The domain name for Speckle.Works was registered around March 2016. This means the end of 2017 catches us approximatively 9 months into speckle’s life. As some of you may know, this is not really accurate - this incarnation of speckle is built on lessons learned in the three previous ones: speckle.xyz, beta speckle and speckle streams, with the first going back to late 2015.
Below is a roundup of the last few months. This is not, by all means, an exhaustive list! There’s many rumblings and churns, most of it geared towards a better user space and some technical debt elimination (coupled with, obviously, introduction of new technical debt).
There has been a lot of work going towards the Rhino Plugin (5 & 6), which now needs some final polish before release. Code is shared, and in theory it should be workable on Rhino for Mac with minimal changes.
Furthermore, since the UI is a completely separate layer based on VueJS (yes, in .NET! running in a browser!), bits and pieces could be used to jumpstart development for other CAD platforms - kudos to Luis for having the courage to embark us on this road!
So far, it looks good and it feels good: we hope this will entice people in the future to share and parcel their data. Some of us don’t scale well on Grasshoppers.
A big and invisible update: The .NET Rhino and Grasshopper plugin have been consolidated into one monorepo with the help of @Will Pearson and @Luis Fraguada. They have also set up a CI build system which makes development much more consistent and will hopefully lead to a proper release cycle and plugin packaging.
Furthermore, as a guarantee to Speckle’s openness, all code repositories have moved under a github organisation that is open to membership if you have something to contribute. Just ask!
In response to industry feedback (sounds so formal - let’s call them solid chats with peeps doing real stuff!), Speckle Core has gotten a really sweet update to support Abstract Objects of any type and nature (within reason), thus paving the way for a truly schema agnostic future that does not compromise on transparency or flexibility. You can read more about it here.
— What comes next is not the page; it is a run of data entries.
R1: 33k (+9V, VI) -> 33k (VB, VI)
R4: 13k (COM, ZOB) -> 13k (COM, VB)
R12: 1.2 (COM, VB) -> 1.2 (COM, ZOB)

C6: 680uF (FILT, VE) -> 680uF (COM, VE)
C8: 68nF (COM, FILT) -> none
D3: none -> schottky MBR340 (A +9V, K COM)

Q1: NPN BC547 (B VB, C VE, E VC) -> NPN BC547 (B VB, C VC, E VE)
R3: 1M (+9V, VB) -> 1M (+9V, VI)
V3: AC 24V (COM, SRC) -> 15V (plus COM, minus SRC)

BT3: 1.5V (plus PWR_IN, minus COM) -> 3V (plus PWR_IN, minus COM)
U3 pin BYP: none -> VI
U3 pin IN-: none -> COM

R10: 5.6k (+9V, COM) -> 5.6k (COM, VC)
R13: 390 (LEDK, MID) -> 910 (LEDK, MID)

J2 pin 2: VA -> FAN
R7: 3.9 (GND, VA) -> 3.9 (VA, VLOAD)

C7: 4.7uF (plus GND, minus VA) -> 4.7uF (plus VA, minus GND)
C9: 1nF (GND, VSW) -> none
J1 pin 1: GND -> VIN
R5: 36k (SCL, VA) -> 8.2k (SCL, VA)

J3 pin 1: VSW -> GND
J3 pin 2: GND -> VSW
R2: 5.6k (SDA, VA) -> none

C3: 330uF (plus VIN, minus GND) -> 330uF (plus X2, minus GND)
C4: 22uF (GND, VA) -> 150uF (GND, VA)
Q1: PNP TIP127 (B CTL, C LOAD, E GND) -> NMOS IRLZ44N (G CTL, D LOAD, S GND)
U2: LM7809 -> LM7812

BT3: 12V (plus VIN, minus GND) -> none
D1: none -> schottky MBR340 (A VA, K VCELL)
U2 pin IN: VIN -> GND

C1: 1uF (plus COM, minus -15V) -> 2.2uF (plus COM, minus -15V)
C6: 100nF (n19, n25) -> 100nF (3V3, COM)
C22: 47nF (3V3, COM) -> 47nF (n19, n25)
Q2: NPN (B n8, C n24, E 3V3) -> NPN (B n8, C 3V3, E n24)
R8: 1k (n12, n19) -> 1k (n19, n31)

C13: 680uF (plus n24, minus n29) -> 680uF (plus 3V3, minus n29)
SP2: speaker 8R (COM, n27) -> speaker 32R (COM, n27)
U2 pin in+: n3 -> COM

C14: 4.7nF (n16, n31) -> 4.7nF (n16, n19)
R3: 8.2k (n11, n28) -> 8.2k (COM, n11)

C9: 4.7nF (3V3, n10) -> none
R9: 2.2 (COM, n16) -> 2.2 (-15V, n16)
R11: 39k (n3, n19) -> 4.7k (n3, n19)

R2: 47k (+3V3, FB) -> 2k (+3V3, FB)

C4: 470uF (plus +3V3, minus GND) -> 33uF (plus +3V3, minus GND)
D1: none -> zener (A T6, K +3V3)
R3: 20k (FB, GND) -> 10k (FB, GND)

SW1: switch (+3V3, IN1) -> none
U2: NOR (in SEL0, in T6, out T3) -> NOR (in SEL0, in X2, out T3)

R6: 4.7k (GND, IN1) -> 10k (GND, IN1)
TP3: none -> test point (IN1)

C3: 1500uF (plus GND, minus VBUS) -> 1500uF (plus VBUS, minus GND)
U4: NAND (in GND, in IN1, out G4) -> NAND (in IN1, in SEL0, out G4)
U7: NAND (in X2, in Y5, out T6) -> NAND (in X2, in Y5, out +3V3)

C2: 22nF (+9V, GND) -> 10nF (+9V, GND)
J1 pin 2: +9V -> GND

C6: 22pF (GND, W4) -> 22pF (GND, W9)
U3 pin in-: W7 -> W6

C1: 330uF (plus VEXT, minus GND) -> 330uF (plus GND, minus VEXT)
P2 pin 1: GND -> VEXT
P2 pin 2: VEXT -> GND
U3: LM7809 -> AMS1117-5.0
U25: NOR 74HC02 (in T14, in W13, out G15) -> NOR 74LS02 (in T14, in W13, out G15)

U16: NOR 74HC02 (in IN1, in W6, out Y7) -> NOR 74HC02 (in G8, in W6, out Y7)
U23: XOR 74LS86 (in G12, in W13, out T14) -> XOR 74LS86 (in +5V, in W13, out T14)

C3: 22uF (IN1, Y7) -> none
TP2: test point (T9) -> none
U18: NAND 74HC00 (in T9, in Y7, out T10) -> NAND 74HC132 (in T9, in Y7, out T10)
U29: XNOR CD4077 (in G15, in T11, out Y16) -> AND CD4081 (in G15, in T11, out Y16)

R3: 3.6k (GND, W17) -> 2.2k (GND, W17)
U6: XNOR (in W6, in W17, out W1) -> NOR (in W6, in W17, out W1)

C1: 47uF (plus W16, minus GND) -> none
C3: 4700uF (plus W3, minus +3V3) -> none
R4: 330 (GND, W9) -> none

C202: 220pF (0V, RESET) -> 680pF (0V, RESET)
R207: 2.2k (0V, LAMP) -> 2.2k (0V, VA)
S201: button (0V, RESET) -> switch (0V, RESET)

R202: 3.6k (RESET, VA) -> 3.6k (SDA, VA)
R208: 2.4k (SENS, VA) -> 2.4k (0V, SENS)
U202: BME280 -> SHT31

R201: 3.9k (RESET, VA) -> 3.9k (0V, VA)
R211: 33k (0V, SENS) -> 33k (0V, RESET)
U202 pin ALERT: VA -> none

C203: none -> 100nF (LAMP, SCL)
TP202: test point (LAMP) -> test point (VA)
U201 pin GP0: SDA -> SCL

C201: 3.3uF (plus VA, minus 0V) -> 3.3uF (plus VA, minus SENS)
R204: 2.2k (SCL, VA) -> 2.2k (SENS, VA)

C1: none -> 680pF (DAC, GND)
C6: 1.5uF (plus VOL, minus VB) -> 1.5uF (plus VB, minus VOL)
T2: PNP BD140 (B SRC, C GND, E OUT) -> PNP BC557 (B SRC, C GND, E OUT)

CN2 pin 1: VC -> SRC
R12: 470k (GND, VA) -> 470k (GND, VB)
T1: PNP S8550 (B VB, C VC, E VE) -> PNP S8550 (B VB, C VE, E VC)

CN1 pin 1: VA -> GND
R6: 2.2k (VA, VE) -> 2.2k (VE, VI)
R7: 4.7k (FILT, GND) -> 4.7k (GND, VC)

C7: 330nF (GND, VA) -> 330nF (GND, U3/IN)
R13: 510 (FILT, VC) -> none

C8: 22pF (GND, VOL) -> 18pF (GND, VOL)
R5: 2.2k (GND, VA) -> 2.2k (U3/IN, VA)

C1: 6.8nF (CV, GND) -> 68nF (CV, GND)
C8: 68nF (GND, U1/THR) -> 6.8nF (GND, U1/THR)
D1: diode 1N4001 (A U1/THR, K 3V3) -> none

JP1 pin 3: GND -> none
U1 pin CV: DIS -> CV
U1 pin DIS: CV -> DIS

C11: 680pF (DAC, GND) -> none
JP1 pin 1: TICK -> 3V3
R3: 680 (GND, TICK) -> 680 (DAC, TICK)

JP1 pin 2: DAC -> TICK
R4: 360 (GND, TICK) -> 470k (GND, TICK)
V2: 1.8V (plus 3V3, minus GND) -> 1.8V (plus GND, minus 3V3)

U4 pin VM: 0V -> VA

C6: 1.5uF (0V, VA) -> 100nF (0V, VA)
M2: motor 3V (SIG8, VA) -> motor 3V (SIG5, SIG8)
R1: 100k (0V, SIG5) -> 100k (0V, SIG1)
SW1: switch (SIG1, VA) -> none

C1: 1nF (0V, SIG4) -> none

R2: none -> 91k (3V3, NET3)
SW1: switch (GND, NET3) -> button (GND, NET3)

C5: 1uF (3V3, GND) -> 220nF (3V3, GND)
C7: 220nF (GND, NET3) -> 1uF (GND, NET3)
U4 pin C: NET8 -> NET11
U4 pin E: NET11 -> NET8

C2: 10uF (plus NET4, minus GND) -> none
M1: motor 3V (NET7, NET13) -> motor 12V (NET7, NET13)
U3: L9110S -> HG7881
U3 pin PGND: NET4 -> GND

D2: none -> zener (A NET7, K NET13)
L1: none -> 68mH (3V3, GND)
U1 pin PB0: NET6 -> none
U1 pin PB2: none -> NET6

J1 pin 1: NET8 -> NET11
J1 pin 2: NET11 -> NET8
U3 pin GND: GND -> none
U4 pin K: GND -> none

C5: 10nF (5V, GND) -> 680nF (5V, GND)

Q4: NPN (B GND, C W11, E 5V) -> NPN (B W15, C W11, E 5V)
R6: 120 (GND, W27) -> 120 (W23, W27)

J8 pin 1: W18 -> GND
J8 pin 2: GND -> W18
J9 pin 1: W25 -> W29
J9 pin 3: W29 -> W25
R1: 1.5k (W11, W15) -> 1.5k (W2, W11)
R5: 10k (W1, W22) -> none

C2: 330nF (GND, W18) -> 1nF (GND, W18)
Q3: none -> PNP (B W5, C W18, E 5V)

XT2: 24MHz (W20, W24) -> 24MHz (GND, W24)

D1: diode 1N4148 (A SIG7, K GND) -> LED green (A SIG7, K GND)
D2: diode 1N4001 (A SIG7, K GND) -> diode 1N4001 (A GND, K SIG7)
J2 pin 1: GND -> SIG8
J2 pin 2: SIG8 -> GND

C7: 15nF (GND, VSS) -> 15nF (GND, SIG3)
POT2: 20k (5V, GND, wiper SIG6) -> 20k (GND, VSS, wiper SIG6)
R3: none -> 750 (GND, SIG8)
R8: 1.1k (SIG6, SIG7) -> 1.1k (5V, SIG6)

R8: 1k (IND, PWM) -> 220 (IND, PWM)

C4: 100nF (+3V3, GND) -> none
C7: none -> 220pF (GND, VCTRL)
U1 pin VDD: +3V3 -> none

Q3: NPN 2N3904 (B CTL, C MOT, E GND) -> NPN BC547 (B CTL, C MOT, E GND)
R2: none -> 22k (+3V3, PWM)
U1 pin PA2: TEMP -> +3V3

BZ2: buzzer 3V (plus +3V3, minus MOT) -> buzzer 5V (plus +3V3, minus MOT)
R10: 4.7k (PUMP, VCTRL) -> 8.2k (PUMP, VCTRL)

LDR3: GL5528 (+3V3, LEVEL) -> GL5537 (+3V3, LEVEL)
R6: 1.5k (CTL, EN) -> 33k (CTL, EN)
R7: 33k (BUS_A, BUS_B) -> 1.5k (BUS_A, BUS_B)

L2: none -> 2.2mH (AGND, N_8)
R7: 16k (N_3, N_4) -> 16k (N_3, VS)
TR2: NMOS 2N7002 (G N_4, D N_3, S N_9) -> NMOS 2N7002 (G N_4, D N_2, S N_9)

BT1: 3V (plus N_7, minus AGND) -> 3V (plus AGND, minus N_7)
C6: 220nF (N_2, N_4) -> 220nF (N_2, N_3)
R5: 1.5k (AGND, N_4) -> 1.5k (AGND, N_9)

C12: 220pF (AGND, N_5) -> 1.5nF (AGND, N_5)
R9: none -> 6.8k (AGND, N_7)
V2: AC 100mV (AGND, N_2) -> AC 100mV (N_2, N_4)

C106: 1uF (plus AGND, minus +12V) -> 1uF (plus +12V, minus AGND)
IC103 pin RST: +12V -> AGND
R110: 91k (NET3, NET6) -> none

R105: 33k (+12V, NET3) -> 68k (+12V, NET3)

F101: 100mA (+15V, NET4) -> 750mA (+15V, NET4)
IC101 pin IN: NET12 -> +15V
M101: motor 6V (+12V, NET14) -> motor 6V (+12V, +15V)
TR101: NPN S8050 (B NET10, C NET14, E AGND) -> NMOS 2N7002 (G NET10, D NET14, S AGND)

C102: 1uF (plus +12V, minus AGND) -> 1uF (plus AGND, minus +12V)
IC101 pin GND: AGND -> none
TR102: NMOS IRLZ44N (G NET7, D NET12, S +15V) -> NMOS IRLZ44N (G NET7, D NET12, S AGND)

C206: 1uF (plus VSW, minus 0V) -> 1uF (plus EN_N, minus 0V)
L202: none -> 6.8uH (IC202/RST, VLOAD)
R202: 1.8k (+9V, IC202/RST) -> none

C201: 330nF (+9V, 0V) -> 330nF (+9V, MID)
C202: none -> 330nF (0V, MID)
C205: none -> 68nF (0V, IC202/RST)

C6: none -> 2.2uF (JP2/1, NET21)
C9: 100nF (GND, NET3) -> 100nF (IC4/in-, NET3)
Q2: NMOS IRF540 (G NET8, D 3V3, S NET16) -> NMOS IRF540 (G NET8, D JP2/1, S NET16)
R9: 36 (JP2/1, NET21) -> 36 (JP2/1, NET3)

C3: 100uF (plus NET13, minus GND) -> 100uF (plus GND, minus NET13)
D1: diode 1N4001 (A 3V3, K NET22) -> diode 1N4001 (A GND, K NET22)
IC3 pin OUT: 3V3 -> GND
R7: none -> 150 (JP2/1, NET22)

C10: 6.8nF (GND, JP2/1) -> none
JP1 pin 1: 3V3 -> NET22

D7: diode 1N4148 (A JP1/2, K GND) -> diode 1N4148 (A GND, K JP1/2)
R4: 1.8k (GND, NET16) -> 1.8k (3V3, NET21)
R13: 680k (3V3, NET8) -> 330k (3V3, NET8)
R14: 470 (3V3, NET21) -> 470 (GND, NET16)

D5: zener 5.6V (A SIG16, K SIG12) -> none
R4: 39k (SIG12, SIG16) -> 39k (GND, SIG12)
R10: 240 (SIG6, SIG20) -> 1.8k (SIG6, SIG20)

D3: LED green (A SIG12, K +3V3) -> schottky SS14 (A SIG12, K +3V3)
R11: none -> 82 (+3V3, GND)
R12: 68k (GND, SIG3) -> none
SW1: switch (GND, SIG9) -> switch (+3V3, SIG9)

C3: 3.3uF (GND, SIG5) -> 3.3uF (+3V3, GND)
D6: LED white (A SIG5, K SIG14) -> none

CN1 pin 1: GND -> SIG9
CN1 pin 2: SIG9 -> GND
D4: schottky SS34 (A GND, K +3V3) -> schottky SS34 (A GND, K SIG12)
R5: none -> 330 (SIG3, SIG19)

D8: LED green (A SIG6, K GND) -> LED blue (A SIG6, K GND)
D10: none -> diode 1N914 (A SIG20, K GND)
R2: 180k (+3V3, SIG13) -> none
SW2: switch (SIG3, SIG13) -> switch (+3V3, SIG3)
Furthermore, Paul is looking into bringing the data richness agenda into main stream Rhino, to lower the bars for efficient intelligent design data communication. Expect news soon, right @paul_dotnet? No pressure.
Speckle Core (.NET) has steadily improved - and will most probably continue to do so. It’s now more modular and accessible, and it’s a good low level foundation for building plugins, to the extent you can do them straight away in c# scripting nodes in grasshopper!
One thing that didn’t make it on this list: proper namespacing. But you know, naming things is hard.
Just before holidays, we’ve seen Blender added to the future of Speckle: Tom Svilans has published an initial sketch of a Speckle client! I have no idea how it works, having never taken Blender beyond sub-d-ing a cube around, but this is definitively exciting!
The Slack group has grown from its meager beginnings when Luis set it up for me and him to coordinate better to a behemoth of 120+ people. Thank the fortunes not everyone’s talking at the same time!
Keep on ignoring the warnings that we need to start paying - we’ll get there, and we will hopefully find a way to circumvent and keep on spamming each other with amazing emojis.
Speckle also got its first (now outdated) version release - 003, that introduced many goodies, like a more powerful API, queries, diffing, a new stream viewer ui with sliders, etc.
What has been proven so far is that it’s possible: we can have an open source design communication platform that is owned by its users. It’s a lot of work!